§ About this exercise
Copy each line containing the word "users" from the records that follow, please.

(Recorded data)
--------------------------------------------------
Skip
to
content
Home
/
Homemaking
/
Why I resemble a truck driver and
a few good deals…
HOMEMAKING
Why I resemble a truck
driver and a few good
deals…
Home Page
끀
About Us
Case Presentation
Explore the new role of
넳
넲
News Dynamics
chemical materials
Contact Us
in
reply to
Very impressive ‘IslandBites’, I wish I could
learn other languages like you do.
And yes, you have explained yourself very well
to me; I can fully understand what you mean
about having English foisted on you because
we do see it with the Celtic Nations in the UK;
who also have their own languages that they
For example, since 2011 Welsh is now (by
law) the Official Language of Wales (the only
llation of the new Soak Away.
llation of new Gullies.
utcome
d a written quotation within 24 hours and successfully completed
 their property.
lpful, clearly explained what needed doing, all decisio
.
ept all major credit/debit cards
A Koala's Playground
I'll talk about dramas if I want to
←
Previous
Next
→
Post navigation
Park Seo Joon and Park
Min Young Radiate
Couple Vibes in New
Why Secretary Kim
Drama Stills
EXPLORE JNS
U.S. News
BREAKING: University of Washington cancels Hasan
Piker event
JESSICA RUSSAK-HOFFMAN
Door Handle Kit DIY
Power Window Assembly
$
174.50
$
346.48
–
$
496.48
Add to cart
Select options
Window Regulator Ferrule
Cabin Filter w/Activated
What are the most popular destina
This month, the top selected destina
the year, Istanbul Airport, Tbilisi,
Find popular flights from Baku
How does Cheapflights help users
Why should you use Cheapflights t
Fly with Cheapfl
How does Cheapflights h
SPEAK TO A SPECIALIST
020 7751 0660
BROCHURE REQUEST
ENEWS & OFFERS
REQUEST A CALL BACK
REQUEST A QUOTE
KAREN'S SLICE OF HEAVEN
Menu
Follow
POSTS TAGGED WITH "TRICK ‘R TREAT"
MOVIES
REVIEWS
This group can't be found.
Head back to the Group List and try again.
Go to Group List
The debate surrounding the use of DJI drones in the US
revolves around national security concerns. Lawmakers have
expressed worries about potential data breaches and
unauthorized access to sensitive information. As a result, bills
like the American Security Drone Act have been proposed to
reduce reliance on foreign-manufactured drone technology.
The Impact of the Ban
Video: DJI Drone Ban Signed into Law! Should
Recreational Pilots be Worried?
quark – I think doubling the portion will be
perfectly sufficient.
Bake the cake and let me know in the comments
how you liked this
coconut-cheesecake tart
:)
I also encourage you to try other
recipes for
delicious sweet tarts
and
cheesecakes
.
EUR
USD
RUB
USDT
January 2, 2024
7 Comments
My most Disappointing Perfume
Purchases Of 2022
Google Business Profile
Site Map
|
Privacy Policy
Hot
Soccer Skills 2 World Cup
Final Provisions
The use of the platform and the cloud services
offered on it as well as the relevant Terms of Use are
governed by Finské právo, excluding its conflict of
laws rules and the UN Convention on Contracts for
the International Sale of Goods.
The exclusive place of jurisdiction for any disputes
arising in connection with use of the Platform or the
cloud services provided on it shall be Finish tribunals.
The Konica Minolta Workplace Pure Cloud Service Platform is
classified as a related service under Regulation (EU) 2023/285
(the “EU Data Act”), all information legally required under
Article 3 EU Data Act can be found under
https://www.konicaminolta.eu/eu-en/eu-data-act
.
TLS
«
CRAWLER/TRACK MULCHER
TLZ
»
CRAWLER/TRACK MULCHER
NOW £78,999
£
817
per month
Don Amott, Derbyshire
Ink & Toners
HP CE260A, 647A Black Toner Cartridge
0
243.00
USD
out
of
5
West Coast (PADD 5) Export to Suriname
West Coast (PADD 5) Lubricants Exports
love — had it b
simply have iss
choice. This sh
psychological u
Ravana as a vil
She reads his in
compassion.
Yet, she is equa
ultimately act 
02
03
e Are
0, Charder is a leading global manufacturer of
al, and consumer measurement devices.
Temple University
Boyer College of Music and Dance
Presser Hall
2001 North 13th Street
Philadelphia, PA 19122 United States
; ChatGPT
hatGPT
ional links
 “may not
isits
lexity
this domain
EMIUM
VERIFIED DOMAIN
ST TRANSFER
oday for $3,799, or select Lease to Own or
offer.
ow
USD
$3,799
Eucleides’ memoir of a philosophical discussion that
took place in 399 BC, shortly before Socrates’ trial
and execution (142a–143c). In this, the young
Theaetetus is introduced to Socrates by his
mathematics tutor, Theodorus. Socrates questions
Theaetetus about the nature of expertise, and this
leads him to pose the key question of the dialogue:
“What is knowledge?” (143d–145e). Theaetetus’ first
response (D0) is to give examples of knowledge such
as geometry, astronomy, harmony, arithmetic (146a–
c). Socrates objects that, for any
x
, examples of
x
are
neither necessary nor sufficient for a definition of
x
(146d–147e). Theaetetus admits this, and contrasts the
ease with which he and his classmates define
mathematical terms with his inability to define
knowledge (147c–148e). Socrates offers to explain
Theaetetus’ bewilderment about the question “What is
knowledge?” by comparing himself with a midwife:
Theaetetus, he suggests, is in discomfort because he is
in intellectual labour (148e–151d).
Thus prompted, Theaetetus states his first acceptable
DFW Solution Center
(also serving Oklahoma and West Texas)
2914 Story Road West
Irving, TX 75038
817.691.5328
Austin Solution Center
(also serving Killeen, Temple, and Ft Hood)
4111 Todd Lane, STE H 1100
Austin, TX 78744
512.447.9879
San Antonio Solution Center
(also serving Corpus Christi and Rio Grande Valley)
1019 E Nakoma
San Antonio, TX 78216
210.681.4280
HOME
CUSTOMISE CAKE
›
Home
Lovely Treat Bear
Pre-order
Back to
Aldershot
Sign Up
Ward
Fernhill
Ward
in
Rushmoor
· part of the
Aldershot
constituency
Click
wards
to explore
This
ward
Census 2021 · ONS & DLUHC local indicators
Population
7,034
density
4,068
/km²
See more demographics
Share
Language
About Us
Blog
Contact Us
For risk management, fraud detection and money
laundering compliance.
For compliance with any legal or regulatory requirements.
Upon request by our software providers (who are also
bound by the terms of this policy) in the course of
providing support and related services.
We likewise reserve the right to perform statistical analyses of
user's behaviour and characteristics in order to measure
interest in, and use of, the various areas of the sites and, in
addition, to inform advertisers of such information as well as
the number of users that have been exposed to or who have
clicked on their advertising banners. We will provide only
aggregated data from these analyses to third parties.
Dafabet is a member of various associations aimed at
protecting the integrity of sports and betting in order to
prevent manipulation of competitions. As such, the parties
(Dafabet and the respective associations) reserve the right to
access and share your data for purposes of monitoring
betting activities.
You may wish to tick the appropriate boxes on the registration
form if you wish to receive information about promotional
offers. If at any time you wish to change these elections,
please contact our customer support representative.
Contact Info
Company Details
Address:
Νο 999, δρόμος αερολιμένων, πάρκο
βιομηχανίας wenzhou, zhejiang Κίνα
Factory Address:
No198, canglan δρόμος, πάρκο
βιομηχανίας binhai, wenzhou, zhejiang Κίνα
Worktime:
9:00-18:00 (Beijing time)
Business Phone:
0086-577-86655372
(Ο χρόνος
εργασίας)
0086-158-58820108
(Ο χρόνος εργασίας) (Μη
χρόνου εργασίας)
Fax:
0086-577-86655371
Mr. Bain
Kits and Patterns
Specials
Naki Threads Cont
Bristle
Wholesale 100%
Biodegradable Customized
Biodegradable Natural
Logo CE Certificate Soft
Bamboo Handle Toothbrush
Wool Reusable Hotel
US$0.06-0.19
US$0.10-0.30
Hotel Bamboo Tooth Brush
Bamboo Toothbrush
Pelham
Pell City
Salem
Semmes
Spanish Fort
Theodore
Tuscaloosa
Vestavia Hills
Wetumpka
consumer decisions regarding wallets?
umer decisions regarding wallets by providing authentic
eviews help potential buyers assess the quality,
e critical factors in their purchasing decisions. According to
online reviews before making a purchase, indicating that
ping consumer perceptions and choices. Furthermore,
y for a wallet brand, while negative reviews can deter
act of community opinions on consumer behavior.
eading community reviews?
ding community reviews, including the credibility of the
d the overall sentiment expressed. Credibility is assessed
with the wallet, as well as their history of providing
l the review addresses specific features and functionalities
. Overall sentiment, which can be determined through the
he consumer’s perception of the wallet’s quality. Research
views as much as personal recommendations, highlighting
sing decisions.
--------------------------------------------------
§ Final answer
How does Cheapflights help users
the number of users that have been exposed to or who have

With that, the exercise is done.